Temuan Ilmiah, Sampah Plastik Adalah Cara Murah Atasi Polusi Udara

Baca Juga

MATA INDONESIA, HOUSTON – Limbah plastik yang banyak ditemui di Indonesia ternyata bisa menjadi penyerap karbon dioksida (CO2) yang efektif untuk industri.

Itu adalah temuan laboratorium Rice University yang melaporkan hasil temuannya itu di jurnal American Chemical Society (ACS) Nano.

Penelitian itu dilakukan ahli kimia Rice James Tour dan penulis pendamping alumni Rice Wala Algozeeb.

Selain itu, mahasiswa pascasarjana Paul Savas dan peneliti pascadoktoral Zhe Yuan.

Mereka melaporkan memanaskan sampah plastik dengan kalium asetat menghasilkan partikel dengan pori-pori skala nanometer.

Partikel-partikel yang muncul itu ternyata akan menjebak molekul-molekul karbon dioksida di udara.
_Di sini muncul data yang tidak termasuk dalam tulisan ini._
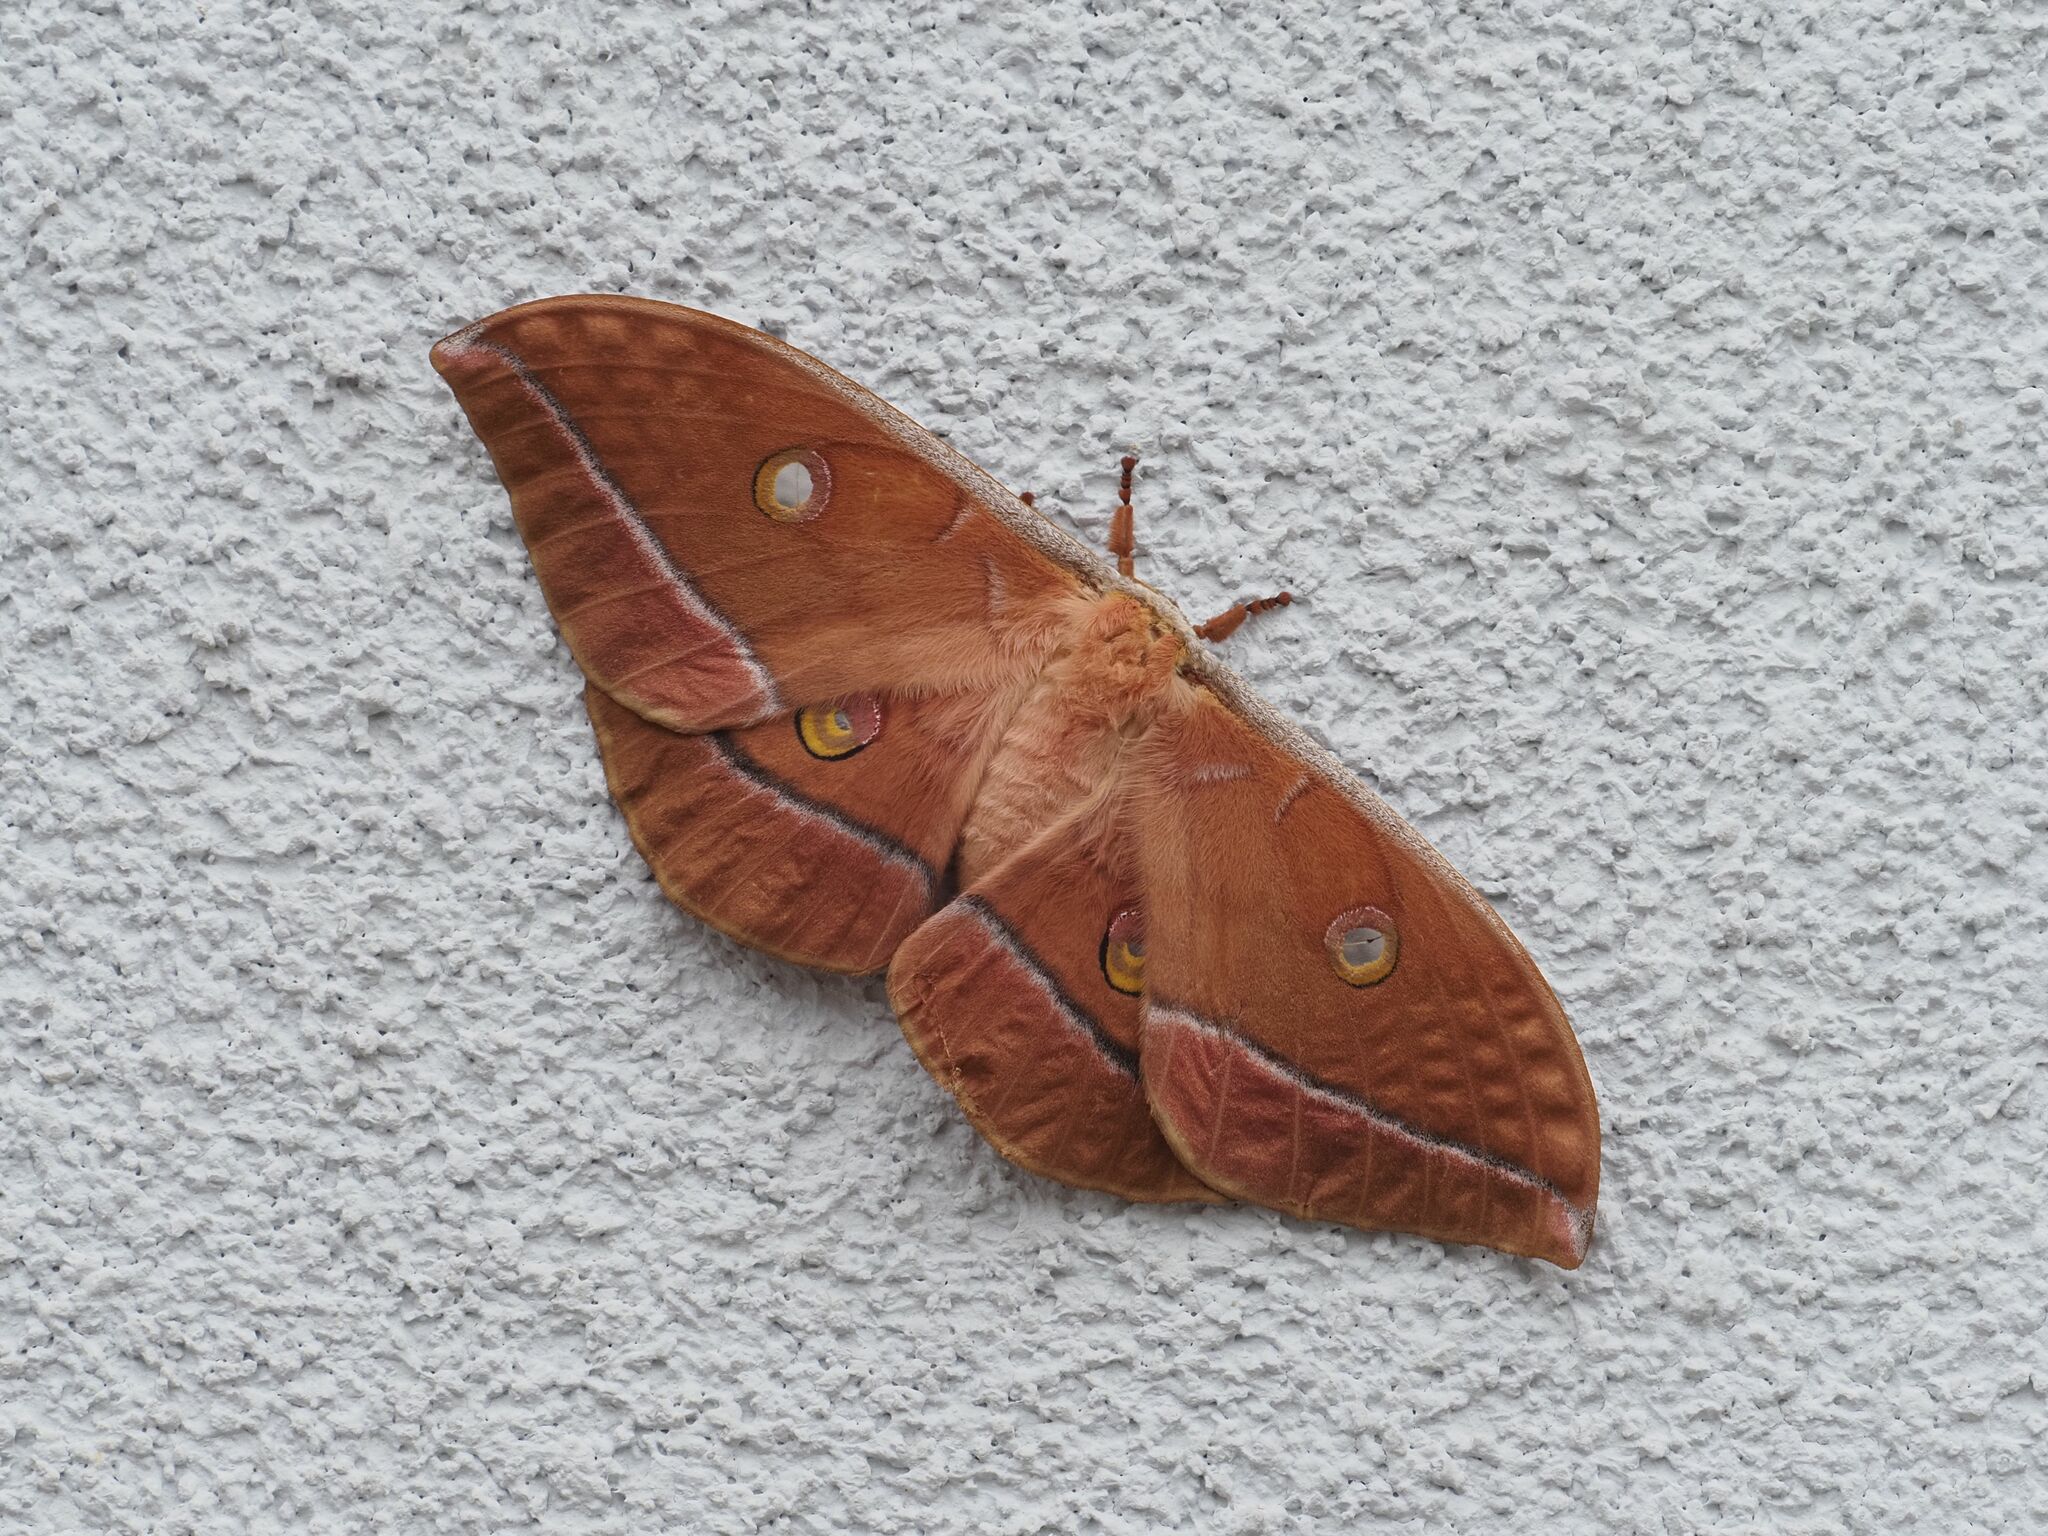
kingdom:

Seperti dilansir laman resmi Rice University, Minggu 10 April 2022, partikel-partikel itu bisa digunakan menghilangkan CO2 dari aliran gas buang.

“Sumber titik emisi CO2 seperti cerobong asap pembangkit listrik dapat dipasang dengan bahan yang berasal dari limbah plastik ini untuk menghilangkan sejumlah besar CO2 yang biasanya memenuhi atmosfer,” kata James Tour.

Menurutnya, cara itu bisa mengatasi dua masalah sekaligus yaitu sampah plastik yang semakin bertumpuk dan pengurangan emisi CO2.

Proses pirolisis plastik saat ini yang dikenal merupakan daur ulang kimia menghasilkan minyak, gas dan lilin.

Tetapi produk sampingan karbon itu selama ini hampir tidak berguna.

Namun, pirolisis plastik dengan kalium asetat menghasilkan partikel berpori yang mampu menahan CO2 hingga 18 persen dari beratnya sendiri pada suhu kamar.

Laboratorium ini memperkirakan biaya penangkapan karbon dioksida dari sumber titik seperti gas buang pasca-pembakaran akan menjadi 21 dolar AS per ton.

Angka itu, jauh lebih murah dari proses berbasis amina yang intensif energi.

Itu umum digunakan menarik karbon dioksida dari gas alam dengan harga 80-160 dolar AS per ton.

Untuk membuat bahan itu, sampah plastik diubah menjadi bubuk, dicampur dengan kalium asetat dan dipanaskan pada suhu 600 C selama 45 menit.

Itu untuk mengoptimalkan pori-pori yang sebagian besar berukuran sekitar 0,7 nanometer.

Temperatur yang lebih tinggi menyebabkan pori-pori lebih lebar.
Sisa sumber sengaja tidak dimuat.